= Beginning of Section =

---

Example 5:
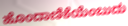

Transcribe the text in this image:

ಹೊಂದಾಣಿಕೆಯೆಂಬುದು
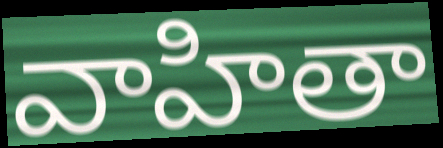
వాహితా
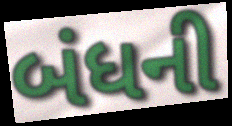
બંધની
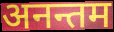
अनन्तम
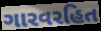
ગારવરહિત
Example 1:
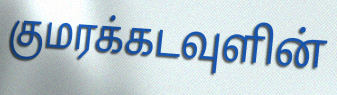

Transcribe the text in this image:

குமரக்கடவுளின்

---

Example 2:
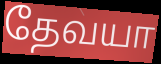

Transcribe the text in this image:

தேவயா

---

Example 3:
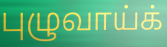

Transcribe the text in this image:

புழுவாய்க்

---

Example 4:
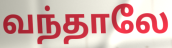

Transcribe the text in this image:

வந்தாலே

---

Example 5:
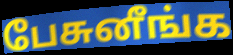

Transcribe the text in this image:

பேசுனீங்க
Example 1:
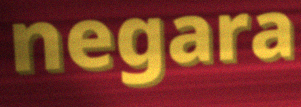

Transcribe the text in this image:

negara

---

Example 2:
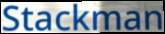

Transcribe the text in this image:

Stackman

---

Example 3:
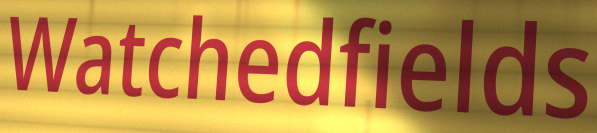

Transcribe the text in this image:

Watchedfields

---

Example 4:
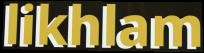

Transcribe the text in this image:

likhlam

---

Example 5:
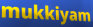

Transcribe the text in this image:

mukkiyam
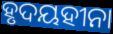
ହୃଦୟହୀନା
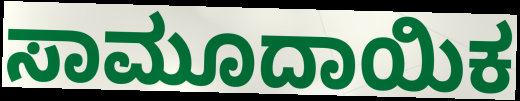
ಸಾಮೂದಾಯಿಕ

= End of Section =

Work item
Do not include the images; transcribe the rest of the listing exactly.

Written reply
---

Example 5:

Transcribe the text in this image:

ಹೊಂದಾಣಿಕೆಯೆಂಬುದು
వాహితా
બંધની
अनन्तम
ગારવરહિત
Example 1:

Transcribe the text in this image:

குமரக்கடவுளின்

---

Example 2:

Transcribe the text in this image:

தேவயா

---

Example 3:

Transcribe the text in this image:

புழுவாய்க்

---

Example 4:

Transcribe the text in this image:

வந்தாலே

---

Example 5:

Transcribe the text in this image:

பேசுனீங்க
Example 1:

Transcribe the text in this image:

negara

---

Example 2:

Transcribe the text in this image:

Stackman

---

Example 3:

Transcribe the text in this image:

Watchedfields

---

Example 4:

Transcribe the text in this image:

likhlam

---

Example 5:

Transcribe the text in this image:

mukkiyam
ହୃଦୟହୀନା
ಸಾಮೂದಾಯಿಕ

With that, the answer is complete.